Баня для русского человека — это не только помыться. И даже не столько помыться. Это и клуб, и пивная, и массажный салон. Да что там говорить: баня — это русский Эдем. Особенно до того, как нашему человеку открылись прелести Анталии с ее солнечными пляжами «все включено». Но в ту пору, про турецкие курорты мы еще и слыхом не слыхивали: самые состоятельные отдыхали в Сочи да в Ялте, средний класс тянулся к частному сектору Коктебеля, а мы с Васильичем ходили в баню, что на Фонарном.
Надо сказать, вполне приличная была баня по тем временам. Старая конечно, бог весть, когда ее построили, думаю, в начале эпохи модерна, и ее помнящая лучшие времена парная за многие десятилетия вся почернела от жарких испарений нескольких поколений питерцев. Но это не мешало парной выдавать на-гора первосортный пар, а может быть, как раз благодаря этим, впитавшимся во все поры миазмам некогда живых человеческих тел, пар там обладал особым, я бы сказал, историческим ароматом. Опять же таки — мраморный бассейн — отрыжка царского режима; погружая в него свое изработанное жилистое тело, Васильич обыкновенно удовлетворенно кряхтел, а вылезая из бассейна, осуждающе замечал:
— Вся эта роскошь на крови трудового человека.
Впрочем, какая уж там роскошь: за двадцатый век мрамор изрядно поистерся от прикосновений наждачной пролетарской кожи, а кое-где и потрескался, да и вся баня давно просила ремонта.
И все-таки мы с грузчиком Васильичем любили именно ее: и ее черную парную, и ее потрескавшийся мрамор, и подававшееся там разливное пиво, на удивление почти не разбавленное.
Обычно мы встречались прямо у входа: подходивший первым занимал очередь, и через полчаса — час мы попадали в предбанник нашего Эдема. Но в тот раз мы решили пересечься на Канале Грибоедова: мне хотелось заглянуть в Дом Книги, порыться в книжных новинках, и у Васильича случилась какая-то оказия в центре города. Погода стояла шикарная — такая бывает в Питере только в конце мая, когда обычно прохладное питерское лето манит доверчивых горожан несбыточными обещаниями долгого тепла и яркого солнца. И мы с Васильичем решили, перед тем как нырять в вечно переполненный троллейбус, прогуляться пешком хотя бы пару остановок.
Так мы и оказались у Казанского собора, где и всегда-то полно народу, но в тот день было настоящее столпотворение: неформалы организовали диковинное еще в ту пору мероприятие — митинг за свободу слова. Чтобы было понято: шел 1988 год — разгар перестройки, кое-где плавно переходящей в перестрелку. Гласность и демократизация уже были объявлены, но политзаключенные только возвращались из лагерей, а по-детски наивное коммунистическое негодование «Не могу поступиться принципами» воспринималось как знак контрнаступление реакции. Короче говоря, митинговать в Ленинграде народ еще не привык.

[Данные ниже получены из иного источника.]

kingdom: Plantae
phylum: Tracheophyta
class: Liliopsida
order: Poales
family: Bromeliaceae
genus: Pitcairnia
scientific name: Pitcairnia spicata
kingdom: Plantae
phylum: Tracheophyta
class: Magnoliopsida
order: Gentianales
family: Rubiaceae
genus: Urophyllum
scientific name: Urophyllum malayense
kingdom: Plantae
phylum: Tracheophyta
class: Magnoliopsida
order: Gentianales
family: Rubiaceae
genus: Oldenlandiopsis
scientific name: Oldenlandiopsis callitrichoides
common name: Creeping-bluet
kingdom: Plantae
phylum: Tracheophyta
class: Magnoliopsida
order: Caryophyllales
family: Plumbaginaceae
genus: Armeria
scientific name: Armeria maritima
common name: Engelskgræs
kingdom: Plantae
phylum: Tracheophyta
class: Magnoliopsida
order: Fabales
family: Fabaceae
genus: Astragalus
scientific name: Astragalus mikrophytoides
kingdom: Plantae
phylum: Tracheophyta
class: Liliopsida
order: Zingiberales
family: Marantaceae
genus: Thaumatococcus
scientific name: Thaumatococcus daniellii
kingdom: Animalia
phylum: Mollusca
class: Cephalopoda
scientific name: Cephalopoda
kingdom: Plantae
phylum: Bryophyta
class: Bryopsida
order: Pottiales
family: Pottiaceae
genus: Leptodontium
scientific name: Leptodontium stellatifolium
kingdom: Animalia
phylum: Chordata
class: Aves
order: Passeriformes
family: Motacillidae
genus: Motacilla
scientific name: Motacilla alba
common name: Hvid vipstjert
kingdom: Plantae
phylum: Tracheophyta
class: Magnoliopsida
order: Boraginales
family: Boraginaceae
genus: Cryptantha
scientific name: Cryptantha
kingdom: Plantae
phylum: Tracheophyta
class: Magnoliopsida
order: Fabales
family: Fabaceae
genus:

— Что за базар? — Васильич с удивлением поднял свои пегие брови.
— Неформалы митингуют, «Демократический союз», — блеснул я политической эрудицией. — Пойдем, послушаем?
Васильич нехотя согласился и, раздвигая плечами толпу зевак, мы протолкнулись к ступеням Казанского собора, откуда доносилось шепелявое пение мегафона. Оратор — худощавый мужчина с темными кругами вокруг глаз, выдававшими долгие годы плохого питания и скверных жилищных условий, хриплым голосом ругал КПСС и выражал сомнение в действенности политики гласности.
— Что такое гласность? — надрывал он слабую грудь мегафона. — Это частичная свобода слова. Но свобода, как и беременность, не бывает частичной. Она или есть, или ее нет!
Васильич в сомнении сдвинул кепку на лоб и почесал затылок.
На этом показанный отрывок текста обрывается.